IGA LEWIN
University of Silesia,
Faculty of Biology and Environmental Protection, Department of Hydrobiology;
Bankowa 9, 40-007 Katowice
e-mail: iga.lewin@us.edu.pl
Description popularizing the research project
It is hard to be indifferent and pass by a tiny shell lying on the Baltic beach. You simply have to pick it up, shake off the sand and put it into your pocket where there are other tiny white shells. They rattle in your pocket as they are too small to produce the sound of waves like the huge shells of the distant seas. You can really hear the waves in them.
Certainly there is a scientific explanation to that sound coming from a spiral shell. But why to bother if we can just free our imagination and finish the story told by the shell ourselves. The shell itself just has to be colorful, as big as it is possible and from far, far away.
Shells of snails do not evoke any romantic associations, rather culinary ones. They are quite big, but nobody tries putting them to ears. They would not sound? They are not linked with adventures? Maybe they are really too small and simply colorless? So what about swan mussels? They are huge, much bigger than an average ear where you could put it. In fact they grow up to 20 cm in length. Would we hear waves in them? Maybe, if we could find them. Swan mussels, swollen river mussels, Lister's river snail, great pond snails and 31 other mollusc species would have a lot to tell us, but there are fewer and fewer places where we can find them. They do tolerate only clean water of rivers with unregulated banks. There are such rivers. One of them is the Wkra river with its tributaries. It is where the species mentioned in the Polish Red Data Book of Animals (Invertebrates) live. They live but they are endangered species. Their presence is meaningful as well. It says that the river is still a river. Hydrobiologists even do not have to put the shell to their ears, they already know everything. And surely they would not be indifferent seeing the huge flat shell on the ground.
Abstract
The objectives of the present survey were to carry out a zoocenological study of the mollusc communities in the lowland rivers under the impact of agriculture, to determine the relationship between the mollusc communities and environmental factors, and to estimate usefulness of the mollusc communities as a factor of water quality.

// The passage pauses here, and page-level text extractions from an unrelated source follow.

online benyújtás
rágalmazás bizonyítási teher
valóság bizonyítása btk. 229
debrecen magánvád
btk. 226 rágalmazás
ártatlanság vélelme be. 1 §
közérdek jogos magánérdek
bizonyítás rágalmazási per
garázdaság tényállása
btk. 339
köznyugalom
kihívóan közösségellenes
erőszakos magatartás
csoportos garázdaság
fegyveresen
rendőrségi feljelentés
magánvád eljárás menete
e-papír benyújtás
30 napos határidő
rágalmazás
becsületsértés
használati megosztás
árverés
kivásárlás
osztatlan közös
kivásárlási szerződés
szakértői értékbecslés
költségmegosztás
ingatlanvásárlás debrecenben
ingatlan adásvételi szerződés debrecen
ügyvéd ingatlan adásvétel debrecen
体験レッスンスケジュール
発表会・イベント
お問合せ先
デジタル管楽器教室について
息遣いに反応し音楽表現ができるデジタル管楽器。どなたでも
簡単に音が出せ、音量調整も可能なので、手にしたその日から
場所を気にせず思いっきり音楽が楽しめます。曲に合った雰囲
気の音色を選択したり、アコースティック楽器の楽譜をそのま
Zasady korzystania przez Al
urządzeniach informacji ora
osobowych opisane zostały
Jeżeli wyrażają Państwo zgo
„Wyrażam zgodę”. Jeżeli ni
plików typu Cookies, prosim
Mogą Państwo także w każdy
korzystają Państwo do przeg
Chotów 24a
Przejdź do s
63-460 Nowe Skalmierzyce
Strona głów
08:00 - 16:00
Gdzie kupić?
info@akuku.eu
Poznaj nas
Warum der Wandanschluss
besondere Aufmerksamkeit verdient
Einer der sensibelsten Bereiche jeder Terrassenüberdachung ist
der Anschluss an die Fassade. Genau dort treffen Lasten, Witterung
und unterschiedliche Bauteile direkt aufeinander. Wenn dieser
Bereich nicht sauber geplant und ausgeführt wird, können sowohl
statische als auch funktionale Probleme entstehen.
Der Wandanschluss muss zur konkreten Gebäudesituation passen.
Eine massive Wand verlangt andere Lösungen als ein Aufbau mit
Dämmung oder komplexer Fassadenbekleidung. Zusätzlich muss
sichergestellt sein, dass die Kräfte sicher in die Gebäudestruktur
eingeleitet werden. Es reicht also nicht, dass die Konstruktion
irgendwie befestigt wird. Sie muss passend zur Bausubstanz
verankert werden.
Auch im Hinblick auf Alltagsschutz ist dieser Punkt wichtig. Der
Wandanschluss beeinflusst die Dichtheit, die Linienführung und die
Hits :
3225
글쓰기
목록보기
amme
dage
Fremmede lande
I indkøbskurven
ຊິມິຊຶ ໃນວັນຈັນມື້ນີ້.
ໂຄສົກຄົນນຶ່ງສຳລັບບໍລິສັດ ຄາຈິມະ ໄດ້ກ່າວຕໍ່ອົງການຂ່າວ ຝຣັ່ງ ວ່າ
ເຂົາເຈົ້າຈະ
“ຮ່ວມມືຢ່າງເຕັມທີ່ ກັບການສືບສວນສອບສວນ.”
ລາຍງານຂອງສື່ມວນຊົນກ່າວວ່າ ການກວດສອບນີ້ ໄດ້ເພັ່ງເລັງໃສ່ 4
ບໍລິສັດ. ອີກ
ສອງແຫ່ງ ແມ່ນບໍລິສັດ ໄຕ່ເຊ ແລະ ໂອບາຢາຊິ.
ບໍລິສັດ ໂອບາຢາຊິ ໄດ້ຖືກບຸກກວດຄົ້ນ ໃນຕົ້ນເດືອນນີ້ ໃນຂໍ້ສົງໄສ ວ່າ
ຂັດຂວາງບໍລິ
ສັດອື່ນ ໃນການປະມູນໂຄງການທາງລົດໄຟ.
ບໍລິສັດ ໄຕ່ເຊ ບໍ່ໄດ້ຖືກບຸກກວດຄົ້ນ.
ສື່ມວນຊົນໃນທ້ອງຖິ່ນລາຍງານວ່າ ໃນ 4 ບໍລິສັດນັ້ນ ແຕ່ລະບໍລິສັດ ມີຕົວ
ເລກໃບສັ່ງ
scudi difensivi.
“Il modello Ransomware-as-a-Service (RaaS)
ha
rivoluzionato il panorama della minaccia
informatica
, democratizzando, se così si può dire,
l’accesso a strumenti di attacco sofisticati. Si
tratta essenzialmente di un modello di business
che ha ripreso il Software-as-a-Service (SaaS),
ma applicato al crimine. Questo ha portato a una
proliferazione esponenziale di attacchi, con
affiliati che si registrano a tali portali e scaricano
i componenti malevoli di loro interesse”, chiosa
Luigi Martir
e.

The Wkra River (249.1 km) and its tributaries: the Łydynia River, the Sona River, the Mławka River, the Raciążnica River, the Szkotówka River, the Naruszewka River and the oxbow lakes have been investigated. The study has been carried out since 2004 to date. The Wkra River starts from Lake Kownatki and connects with the Narew River near Pomiechówek. The Valley of the Wkra River near
Pomiechówek constitutes an area protected by the Natura 2000 network (The Natura 2000 is an ecological network in the territory of the European Union).

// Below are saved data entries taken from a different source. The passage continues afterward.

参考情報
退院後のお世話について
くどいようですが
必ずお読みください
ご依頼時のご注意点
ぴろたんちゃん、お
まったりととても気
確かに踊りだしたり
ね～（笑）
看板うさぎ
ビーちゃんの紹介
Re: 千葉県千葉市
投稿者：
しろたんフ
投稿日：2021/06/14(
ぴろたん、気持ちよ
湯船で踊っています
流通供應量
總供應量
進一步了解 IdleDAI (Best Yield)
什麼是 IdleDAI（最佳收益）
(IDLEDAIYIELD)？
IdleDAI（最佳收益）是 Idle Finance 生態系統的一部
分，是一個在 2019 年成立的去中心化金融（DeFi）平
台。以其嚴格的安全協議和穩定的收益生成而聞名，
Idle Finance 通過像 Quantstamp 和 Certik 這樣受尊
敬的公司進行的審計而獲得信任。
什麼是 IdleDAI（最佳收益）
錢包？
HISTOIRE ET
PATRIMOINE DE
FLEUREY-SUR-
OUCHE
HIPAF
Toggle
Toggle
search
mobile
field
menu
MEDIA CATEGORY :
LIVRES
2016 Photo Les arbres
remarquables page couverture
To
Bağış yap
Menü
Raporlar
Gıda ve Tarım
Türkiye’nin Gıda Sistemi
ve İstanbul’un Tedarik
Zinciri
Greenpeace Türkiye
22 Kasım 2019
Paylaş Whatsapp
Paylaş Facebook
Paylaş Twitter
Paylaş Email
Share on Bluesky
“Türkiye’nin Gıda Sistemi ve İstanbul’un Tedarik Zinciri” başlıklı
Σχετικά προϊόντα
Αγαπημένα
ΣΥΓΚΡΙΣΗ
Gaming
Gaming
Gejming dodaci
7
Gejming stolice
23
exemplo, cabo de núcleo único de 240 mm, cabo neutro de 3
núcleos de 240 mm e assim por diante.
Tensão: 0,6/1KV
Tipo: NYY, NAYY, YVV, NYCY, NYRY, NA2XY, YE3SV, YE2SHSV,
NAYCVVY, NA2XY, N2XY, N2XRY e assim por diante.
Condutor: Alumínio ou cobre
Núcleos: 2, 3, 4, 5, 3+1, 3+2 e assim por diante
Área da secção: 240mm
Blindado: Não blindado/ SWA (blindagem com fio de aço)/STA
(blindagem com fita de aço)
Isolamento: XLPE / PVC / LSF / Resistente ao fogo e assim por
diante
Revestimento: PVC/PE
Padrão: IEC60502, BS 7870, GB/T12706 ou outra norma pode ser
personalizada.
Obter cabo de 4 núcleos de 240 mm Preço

The samples of molluscs were taken by means of quantitative methods. The analyses of the physical and chemical parameters of the water as well as bottom sediments in terms of organic matter content and granulometry were carried out. The macrophyte species and surface velocity were determined at each sampling sites.
The results of the survey showed a very high concentration of phosphates and nitrates in the tributaries of the Wkra River, in the lower course of the Wkra River and in the oxbow lakes. In total, 35 mollusc species were found. Both Bithynia tentaculata and Sphaerium corneum were eudominant in the Wkra River and its tributaries. The Unionidae were observed mainly in the lower course of the Wkra River. Despite the high concentration of biogenic elements in the water, some species which are legally protected in Poland were observed: Unio crassus, Anodonta cygnea and Sphaerium rivicola. According to the Polish Red Data Book of Animals (Invertebrates) some of mollusc species, i.e.: Unio crassus, Anodonta cygnea and Lithoglyphus naticoides have become endangered (EN) due to the water
pollution, the eutrophication of rivers and the habitat degradation. The mollusc communities in the Wkra River are influenced mainly by substratum and nitrate concentration in the water. Because of the amount of biological material which is investigated, some of the analyses, e.g. bottom sediments, statistical analyses (PCA, DCA, Cluster Analysis) have not been completed yet.